* The problem: In the interview excerpt, replace "the republic" with "the nation" and give the passage again, starting at the words "Our universities are" and stopping after "gut the republic.".

Our universities are the envy of the world. Our scientific progress is the envy of the world, and they're destroying that. So you don't have to be on the right or left or middle or any way to understand very seriously that this is a threat to the republic and to everything — to intellectual endeavor, which is exactly how authoritarians operate, right? We have Supreme Court justices who want to go to the pre-enlightenment era, who invoke medieval law when it comes to women's rights; this is like pre-founding, and these guys are supposedly originalists, but in terms of our Bill of Rights, and in terms of the Reconstruction constitution, they particularly hate the 14th Amendment. They want to gut the republic.

So it's at various levels. It's at all levels. And as an academic, and as someone who has to hear somebody like JD Vance say the “professors are the enemy” and things like that, one does feel that you're living in very precarious times — that the next four years are going to be a very rough ride, and the only way one survives these authoritarian regimes is by opposing it. You know, my husband sometimes says that if we get deported, it'll be because of me. Because, you know, when people ask me, I give them my opinion. I'm no great political leader or some sort of influencer or anything like that. But as a historian, what I see today in the United States is extremely dangerous. And in fact, I'm hearing our friends in Europe, in Germany and elsewhere, saying that the United States is really no longer a functioning democracy if these things continue to happen. We are in times that resemble, I think, a little bit the past, but also in kind of new, dangerous times. And at one point, I don't think these forces can be compromised with. They have to be defeated politically.

Are you planning to stay put in Connecticut, or are you thinking, that if an opportunity arose elsewhere, you might take it for your own safety’s sake?

My husband and my children are all dual citizens of the European Union and the United States because they all got German citizenship through my husband. I only have U.S. citizenship. I had to give up my Indian citizenship in order to get it; there's no dual citizenship allowed between the two countries. And I feel that my fight is here. As an American historian, as a historian of the United States, of American democracy, and somebody who was just presenting at Ford's Theater where Lincoln was assassinated by a Confederate sympathizer, I feel very invested in our experiment in democracy and representative government, and my views may be more to the left of you know many other citizens who are similarly invested in this project, but I feel my fight is here — that if I had to, if something comes at my doorstep, I will speak out against it. I think what's happening now, in terms of arbitrary deportations and concentration camps in areas beyond our constitutional protections, is un-American. It's against our rule of law. It's against our constitutional order, and everyone — any right-thinking person — should be speaking out against it. I'm seeing a lot of conservatives — some, not a lot, but a few of them who've not totally lost their minds to the MAGA cult — speak out against it. And I think we all need to, because it's a slippery slope. Frederick Douglass, I quote him in my book, he says, "once the wheels of progress start going backwards, you don't know when it's going to stop, and it's up to us to make it stop."

* Dataset content:
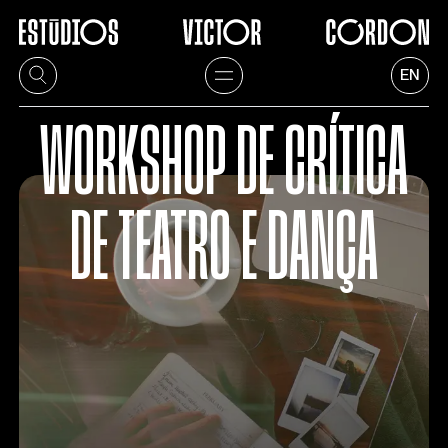
EN
WORKSHOP DE CRÍTICA
DE TEATRO E DANÇA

* Written solution:
Our universities are the envy of the world. Our scientific progress is the envy of the world, and they're destroying that. So you don't have to be on the right or left or middle or any way to understand very seriously that this is a threat to the nation and to everything — to intellectual endeavor, which is exactly how authoritarians operate, right? We have Supreme Court justices who want to go to the pre-enlightenment era, who invoke medieval law when it comes to women's rights; this is like pre-founding, and these guys are supposedly originalists, but in terms of our Bill of Rights, and in terms of the Reconstruction constitution, they particularly hate the 14th Amendment. They want to gut the nation.